Edebiyat tarihi, birçok açıdan, erkeklerin tarihi, erkekliğin tarihidir. Bu yalnızca erkek düşünür ve eleştirmenlerin, yazarların, yayınevi editörlerinin, üniversitedeki edebiyat profesörlerinin, okuyucuların el birliği ile edebiyat tarihini inşa ediyor, tanımlıyor ve sınırlıyor olmalarından kaynaklanmaz.
Hem biçim hem de içerik olarak edebiyatın nasıl bir tahayyül sunacağı, edebiyatın sınırlarının ne olacağı ve edebiyatının toplumsal işlevinin ne olacağı soruları kaçınılmaz olarak aslında erkeklik ideolojisinin nasıl kurulacağı, nasıl egemen kılınacağı ve bu ideolojiden sapanların nasıl cezalandırılacağı sorularına dönüşmektedir. Bu sebeple, edebiyat tarihine eğilecek herhangi bir çalışma bir şekilde erkekliğin inşası tarihi ile kesişir, herhangi bir edebiyat okuması okuyucuya potansiyel bir erkeklikler okuması sunar.

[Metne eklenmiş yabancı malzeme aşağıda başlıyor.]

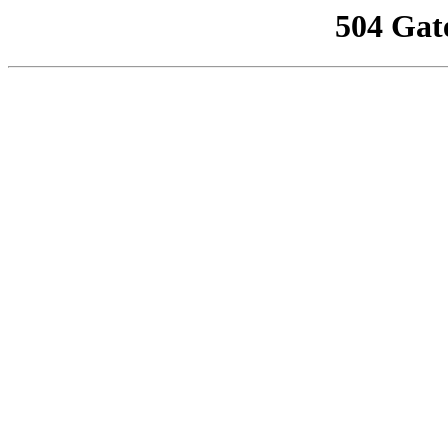
504 Gat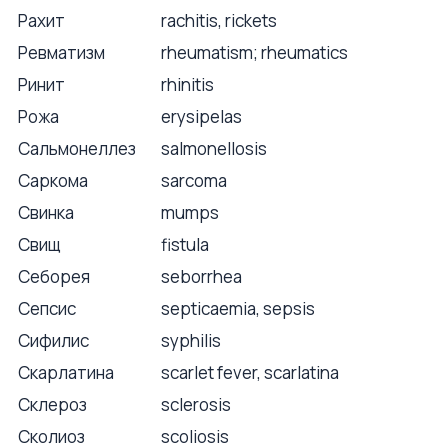
Рахит
rachitis, rickets
Ревматизм
rheumatism; rheumatics
Ринит
rhinitis
Рожа
erysipelas
Сальмонеллез
salmonellosis
Саркома
sarcoma
Свинка
mumps
Свищ
fistula
Себорея
seborrhea
Сепсис
septicaemia, sepsis
Сифилис
syphilis
Скарлатина
scarlet fever, scarlatina
Склероз
sclerosis
Сколиоз
scoliosis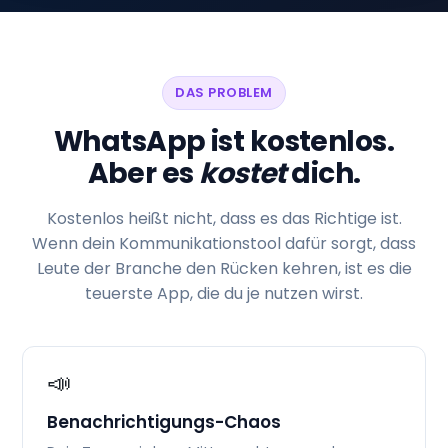
DAS PROBLEM
WhatsApp ist kostenlos.
Aber es
kostet
dich.
Kostenlos heißt nicht, dass es das Richtige ist.
Wenn dein Kommunikationstool dafür sorgt, dass
Leute der Branche den Rücken kehren, ist es die
teuerste App, die du je nutzen wirst.
📣
Benachrichtigungs-Chaos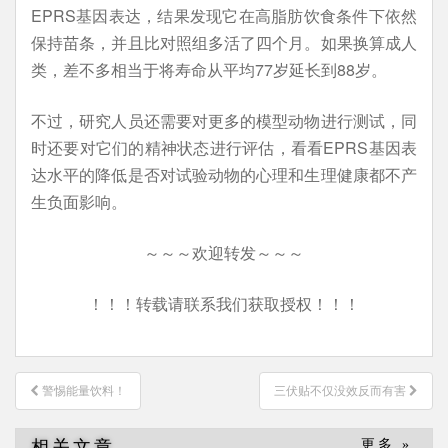
EPRS基因表达，结果发现它在高脂肪饮食条件下依然
保持苗条，并且比对照组多活了四个月。如果换算成人
类，差不多相当于将寿命从平均77岁延长到88岁。
不过，研究人员还需要对更多的模型动物进行测试，同
时还要对它们的精神状态进行评估，看看EPRS基因表
达水平的降低是否对试验动物的心理和生理健康都不产
生负面影响。
～～～欢迎转发～～～
！！！转载请联系我们获取授权！！！
文
警惕能量饮料！
三伏贴不仅没效反而有害
章
导
相关文章
更多 »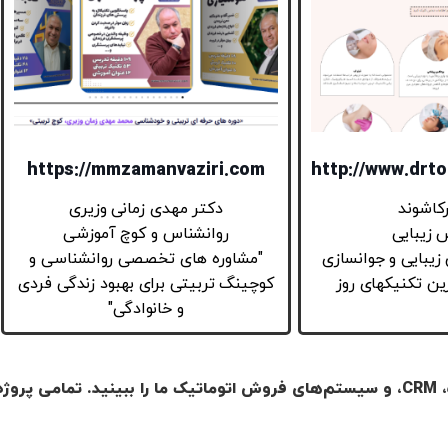
https://mmzamanvaziri.com
http://www.drt
کاشوند
دکتر مهدی زمانی وزیری
زیبایی
روانشناس و کوچ آموزشی
 زیبایی و جوانسازی
"مشاوره های تخصصی روانشناسی و
ن تکنیکهای روز
کوچینگ تربیتی برای بهبود زندگی فردی
و خانوادگی"
در این بخش می‌توانید تعدادی از پروژه‌های موفق طراحی سایت، CRM، و سیستم‌های فروش اتوماتیک ما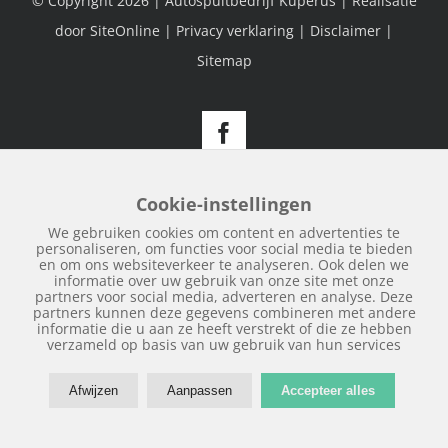
© Copyright
2026 | Autospuitbedrijf Kuperus | Realisatie
door
SiteOnline
|
Privacy verklaring
|
Disclaimer
|
Sitemap
Facebook
Cookie-instellingen
We gebruiken cookies om content en advertenties te
personaliseren, om functies voor social media te bieden
en om ons websiteverkeer te analyseren. Ook delen we
informatie over uw gebruik van onze site met onze
partners voor social media, adverteren en analyse. Deze
partners kunnen deze gegevens combineren met andere
informatie die u aan ze heeft verstrekt of die ze hebben
verzameld op basis van uw gebruik van hun services
Afwijzen
Aanpassen
Accepteer alles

Dilin kurucusu ve metnin anlamlandırıcısı olan erkeklerin, erkekliklerini metinler yoluyla nasıl kurguladıkları, erkeklik hiyerarşisinde kendilerini nasıl konumladıkları, şiddeti nasıl içselleştirdikleri ve araçsallaştırdıkları, ataerkiden kaçmak için nasıl hayali erkeklik imgelerine sığındıkları, erkeklerin gerçeklik ve hayalleri arasındaki kırılma noktalarını nasıl deneyimledikleri, tüm bu yanıtsız sorular ve bu sorulara verilmiş muğlak yanıtlar, edebiyat tarihinin ve eleştiri geleneğinin tam merkezinde yer almaktadır. Erkeklikten sıyrılmış bir toplumsal iktidar düşünülemediği gibi erkeklikten soyutlanmış bir metinsel üretim, anlamlandırma, ve tüketim de düşünülemez.